L’industrie cosmétique, soumise à de nombreuses contraintes réglementaires et de sécurité sanitaire, s’appuie sur différentes méthodes pour prédire les propriétés de ses produits.
Maquillage, crèmes, shampoings ou lotions après-rasage, les cosmétiques sont utilisés quotidiennement par des millions de consommateurs. La plupart de ces produits sont directement en contact avec la peau ou les yeux, organes fragiles et portes d’entrée sur le reste du corps : de nombreuses substances peuvent en effet pénétrer dans l’organisme à travers l’absorption cutanée, provoquant intolérances, voire allergies.
Dans ce contexte, les fabricants de cosmétiques doivent impérativement tester leurs produits avant toute mise sur le marché, pour s’assurer qu’ils sont bien tolérés par les consommateurs.
Dans l’Union Européenne, les tests in vivo effectués sur des animaux sont interdits depuis mars 2009. Plusieurs industriels ont cependant anticipé cette interdiction pour répondre aux exigences de consommateurs de plus en plus attentifs à ces questions. Parmi les approches explorées figurent les tests sur des tissus artificiels, les sciences en -omique et la prédiction à partir de modèles numériques.
Tests in vitro : d’énormes volumes de données
Depuis le début des années 1980, certains industriels ont mis au point des méthodes d’évaluation, basées sur les tests in vitro. Il s’agit de reconstruire artificiellement des échantillons de tissus humains avec les différentes particularités existant dans le monde, puis d’utiliser ces supports pour évaluer les propriétés des produits cosmétiques.
Ces tests, menés sur grande échelle, permettent de collecter des volumes de données très conséquents. Dans le laboratoire de L’Oréal à Gerland, dans la région lyonnaise, ce sont par exemple plus de 130 000 échantillons de tissus biologiques qui sont produits chaque année. Les données issues de ces tests sont ensuite agrégées et analysées pour prédire les caractéristiques des différentes molécules.
Les –omiques, pour comprendre le fonctionnement des cellules
Pour interpréter les résultats, les chercheurs peuvent s’appuyer sur des bases de données constituées par des sciences comme la génomique (étude du génome), les plus récentes transcriptomique (étude du transcriptome, c’est-à-dire l’ensemble des ARN – Acide Ribonucléique – messagers qui codent la synthèse des protéines) et protéomique (étude des protéines produites par les cellules).

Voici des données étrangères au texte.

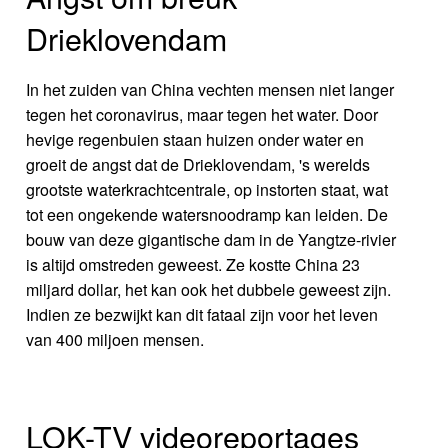
Drieklovendam
In het zuiden van China vechten mensen niet langer
tegen het coronavirus, maar tegen het water. Door
hevige regenbuien staan huizen onder water en
groeit de angst dat de Drieklovendam, 's werelds
grootste waterkrachtcentrale, op instorten staat, wat
tot een ongekende watersnoodramp kan leiden. De
bouw van deze gigantische dam in de Yangtze-rivier
is altijd omstreden geweest. Ze kostte China 23
miljard dollar, het kan ook het dubbele geweest zijn.
Indien ze bezwijkt kan dit fataal zijn voor het leven
van 400 miljoen mensen.
LOK-TV videoreportages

La difficulté principale est d’intégrer l’ensemble des données issues de ces sciences, pour avoir une vision globale des systèmes vivants (biologie systémique) et des mécanismes entrant en jeu dans différents phénomènes, comme l’acné ou le vieillissement cellulaire. Dans cette optique, les chercheurs de P&G Beauty ont par exemple développé un outil leur permettant de suivre 9,4 millions de changements génétiques et des centaines de changements dans l’expression des protéines et des métabolites en une seule expérience.
Modélisation : un tamis pour molécules
Une autre approche possible est la modélisation moléculaire, fréquemment utilisée dans le secteur pharmaceutique. Il s’agit dans ce cas de modéliser par ordinateur – in silico– des molécules, puis d’analyser leur structure pour en déduire certaines propriétés. Cette approche permet notamment de faire des tris dans des milliers de molécules candidates, en éliminant celles qui sont potentiellement toxiques ou mal tolérées.
Ces analyses prédictives permettent donc de gagner du temps lors des processus de R&D, en identifiant les axes les plus prometteurs. Néanmoins l’usage dans le secteur des cosmétiques reste plus limité que dans la pharmacie, les propriétés cosmétiques étant plus difficiles à caractériser que les propriétés thérapeutiques.